* DOCUMENT EXTRACT
· · · ·

Ruby challenges Kate about her memories. Ruby says she never saw any abuse even though she was much younger when it was supposed to have happened. Ruby herself was never abused. And so questions about what really happened to Kate when she was a child appear to us. Is Kate telling the truth?
Ruby is the one who asks the question we all have been thinking while we listen to Kate’s endless ranting about how she has been damaged—“is she getting help?” Is she seeing a professional to help her? Kate skims over the question. She tells her sister she’s in a few support groups—on line. Are we really supposed to take this character seriously?
(spoiler alert, sorry) Matters escalate and Kate takes out her frustrations on Ruby. If this isn’t a cue to leave a volatile situation then I don’t know what is. Yet Ruby stays. Why?
The play ends with a scene that’s all warm and fuzzy and is so not earned when one considers the whole of this unbalanced play.
It’s so tempting to step outside of the play and consider the headlines of horror that we read about concerning childhood abuse and accept them to explain Kate rather than expecting the playwright to do a better job in writing the character.
Comment. Oh dear. Where to begin.
Some helpful hints when evaluating a play or character etc. We know about a character from what they say, do and what people say about them.
Also….
“There are three sides to every story: your side, my side and the truth.”
(From Helen Slotkin, my lovely, late Mother).
And…
“You must always consider the source of a statement—if the source is honourable you are trust them; if they are a liar you are wary.”
(ditto, From Helen Slotkin, my lovely late Mother.)

· · · ·

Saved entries
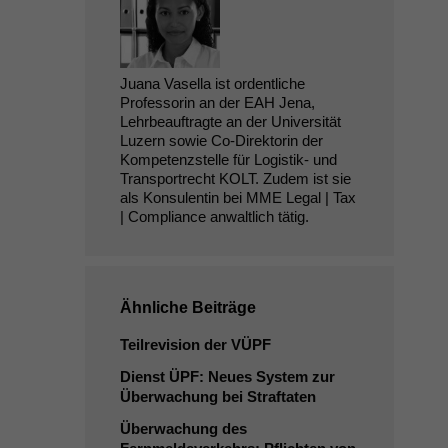
Juana Vasella ist ordentliche
Professorin an der EAH Jena,
Lehrbeauftragte an der Universität
Luzern sowie Co-Direktorin der
Kompetenzstelle für Logistik- und
Transportrecht KOLT. Zudem ist sie
als Konsulentin bei MME Legal | Tax
| Compliance anwaltlich tätig.
Ähnliche Beiträge
Teilrevision der
VÜPF
Dienst
ÜPF
: Neues System zur
Überwachung bei Straftaten
Überwachung des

· · · ·

* INSTRUCTIONS FOR THE TASK
Reproduce the full play review above word for word.

* WRITTEN RESPONSE
Ruby challenges Kate about her memories. Ruby says she never saw any abuse even though she was much younger when it was supposed to have happened. Ruby herself was never abused. And so questions about what really happened to Kate when she was a child appear to us. Is Kate telling the truth?
Ruby is the one who asks the question we all have been thinking while we listen to Kate’s endless ranting about how she has been damaged—“is she getting help?” Is she seeing a professional to help her? Kate skims over the question. She tells her sister she’s in a few support groups—on line. Are we really supposed to take this character seriously?
(spoiler alert, sorry) Matters escalate and Kate takes out her frustrations on Ruby. If this isn’t a cue to leave a volatile situation then I don’t know what is. Yet Ruby stays. Why?
The play ends with a scene that’s all warm and fuzzy and is so not earned when one considers the whole of this unbalanced play.
It’s so tempting to step outside of the play and consider the headlines of horror that we read about concerning childhood abuse and accept them to explain Kate rather than expecting the playwright to do a better job in writing the character.
Comment. Oh dear. Where to begin.
Some helpful hints when evaluating a play or character etc. We know about a character from what they say, do and what people say about them.
Also….
“There are three sides to every story: your side, my side and the truth.”
(From Helen Slotkin, my lovely, late Mother).
And…
“You must always consider the source of a statement—if the source is honourable you are trust them; if they are a liar you are wary.”
(ditto, From Helen Slotkin, my lovely late Mother.)